Bairros

Geisel e Jd. Olímpico sofrem com lama

Lígia Ligabue
| Tempo de leitura: 3 min

Se nas ruas asfaltadas de Bauru a chuva dos últimos quatro dias provocou a proliferação de buracos, nas vias de terra a situação está muito pior. Em algumas, a lama obriga motociclistas a utilizar a calçada e moradores a estacionar carros longe de suas casas. Em uma rua do Jardim Olímpico, a falta de escoamento da água da chuva formou um verdadeiro lago, com cerca de dez metros de diâmetro.

No início da semana, a Secretaria Municipal de Obras, atendendo pedidos da população, realizou serviço de terraplanagem na quadra 12 da rua Sérgio Malheiros, no Núcleo Geisel. O trabalho foi elogiado por moradores, mas logo virou motivo de pesadelos. A chuva dos dias seguintes transformou a via em um grande lamaçal.

“Hoje (ontem), cinco carros atolaram aqui. Eu ajudei a tirar três deles”, conta o empresário Humberto Alencar. Ele informa que, desde a quarta-feira, os carros que costumavam ficar na garagem de sua casa permanecem estacionados na rua ao lado. “Eu tenho uma caminhonete grande e ela não consegue atravessar”, conta. “Toda vez que a prefeitura vem e arruma, chove no dia seguinte. Nesta semana, quando os funcionários vieram, eu até brinquei com eles sobre isso”, diz.

O pedreiro João Chilio tem mais sorte que Alencar. A sua casa fica mais próxima da esquina e ele consegue estacionar o carro na garagem. “Mas aí suja a casa inteira de lama e tem que gastar com água para limpar”, conta. “Quem tem carro não passa, mas o pessoal de moto anda pela calçada. Isso pode provocar algum acidente”, alerta.

Por meio da assessoria de comunicação da prefeitura, a Secretaria Municipal de Obras informou que irá recuperar a via na próxima semana, se as condições do tempo permitirem. A poucas quadras dali, na rua Antônio Manoel Costa, no Jardim Olímpico, o maior problema dos moradores não é a lama, mas a água acumulada em uma grande poça, que mais parece um lago. E não é somente motociclista quem evita a lagoa e passa pela calçada. Motoristas de carro também avançam na área de pedestres para não afundar.

O metalúrgico Darci Moraes informa que toda temporada de chuva o problema se repete. “É uma calamidade. Toda vez acontece isso e depois demora mais de um mês para secar porque ninguém da prefeitura aparece para dar um jeito, drenar”, diz. “É a principal via de acesso para o bairro e ninguém liga”, critica.

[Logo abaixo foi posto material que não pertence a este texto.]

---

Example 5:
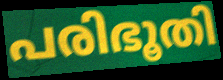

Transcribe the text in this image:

പരിഭൂതി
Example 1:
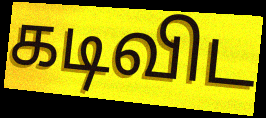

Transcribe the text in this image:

கடிவிட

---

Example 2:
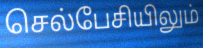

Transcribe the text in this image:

செல்பேசியிலும்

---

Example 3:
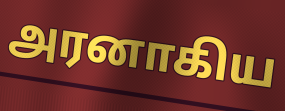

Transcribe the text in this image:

அரனாகிய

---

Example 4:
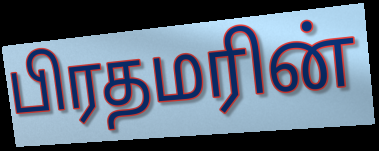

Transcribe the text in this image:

பிரதமரின்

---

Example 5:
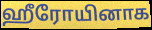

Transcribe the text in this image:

ஹீரோயினாக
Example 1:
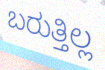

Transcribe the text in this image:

ಬರುತ್ತಿಲ್ಲ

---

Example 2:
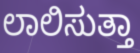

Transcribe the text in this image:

ಲಾಲಿಸುತ್ತಾ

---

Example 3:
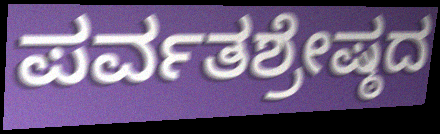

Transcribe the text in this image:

ಪರ್ವತಶ್ರೇಷ್ಠದ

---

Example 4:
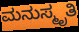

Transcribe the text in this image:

ಮನುಸ್ಮೃತಿ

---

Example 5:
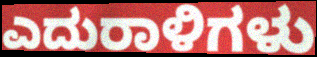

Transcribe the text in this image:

ಎದುರಾಳಿಗಳು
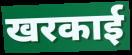
खरकाई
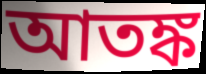
আতঙ্ক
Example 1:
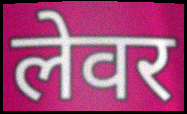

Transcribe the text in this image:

लेवर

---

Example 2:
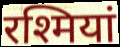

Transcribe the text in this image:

रश्मियां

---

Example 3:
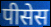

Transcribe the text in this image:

पीसेस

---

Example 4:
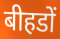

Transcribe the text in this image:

बीहडों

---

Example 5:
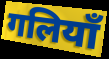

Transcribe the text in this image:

गलियाँ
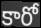
కారో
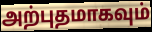
அற்புதமாகவும்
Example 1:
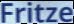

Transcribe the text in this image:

Fritze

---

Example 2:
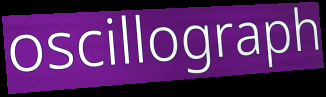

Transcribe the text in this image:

oscillograph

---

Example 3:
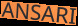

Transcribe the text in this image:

ANSARI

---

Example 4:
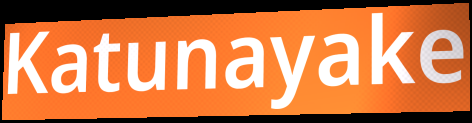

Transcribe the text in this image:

Katunayake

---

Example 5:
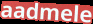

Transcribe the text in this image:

aadmele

O conferente Marcos Antônio Noleto Carvalho afirma que o risco de acidentes é grande, pois motos e carros passam pela calçada. “É complicado. O bairro todo é asfaltado, menos aqui”, lamenta. Já o mecânico Rudnei Gomes avalia que, além do problema da água, o bairro sofre com o despejo incorreto de lixo. “Até instalei uma lixeira aqui para os moradores colocarem no lugar certo”, afirma.

O acúmulo de sujeira, mato e lama causa transtorno ainda mais nocivo aos moradores: a proliferação de animais peçonhentos. O enfermeiro Paulo Alex dos Santos matou quatro escorpiões nos últimos dias em sua residência. “É um problema muito sério. E acontece o ano todo”, diz.

____________________

Frentes de trabalho

O secretário municipal de Obras, Eliseu Areco Neto, destaca que a pasta mantém quatro frentes de trabalho para a recuperação das ruas de terra da cidade. “Temos muitos problemas nestas vias, mas nosso trabalho depende das condições do tempo”, diz.

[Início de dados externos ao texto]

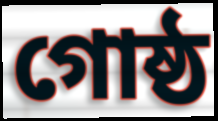
গোষ্ঠ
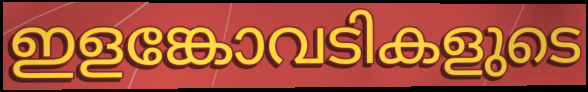
ഇളങ്കോവടികളുടെ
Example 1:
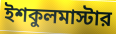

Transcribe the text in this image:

ইশকুলমাস্টার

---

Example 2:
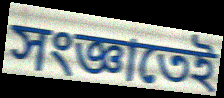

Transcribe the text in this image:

সংজ্ঞাতেই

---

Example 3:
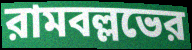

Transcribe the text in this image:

রামবল্লভের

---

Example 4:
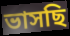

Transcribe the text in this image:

ভাসছি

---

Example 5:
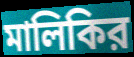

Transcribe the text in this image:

মালিকির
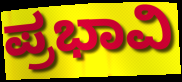
ಪ್ರಭಾವಿ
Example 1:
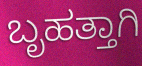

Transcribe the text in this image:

ಬೃಹತ್ತಾಗಿ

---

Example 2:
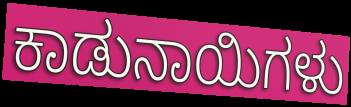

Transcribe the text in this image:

ಕಾಡುನಾಯಿಗಳು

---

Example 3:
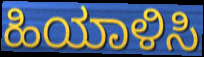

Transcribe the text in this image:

ಹಿಯಾಳಿಸಿ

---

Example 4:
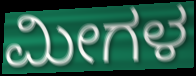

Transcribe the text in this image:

ಮೀಗಳ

Ele avalia que a secretaria tem testado algumas saídas para as ruas de terra, em caráter experimental, enquanto não há previsão de pavimentação. Uma das alternativas testadas foi a aplicação de uma camada de pedrisco seguida pela passagem de rolo compressor para compactação.

De acordo com Areco, a medida deu bons resultados em uma rua do Distrito Industrial 2.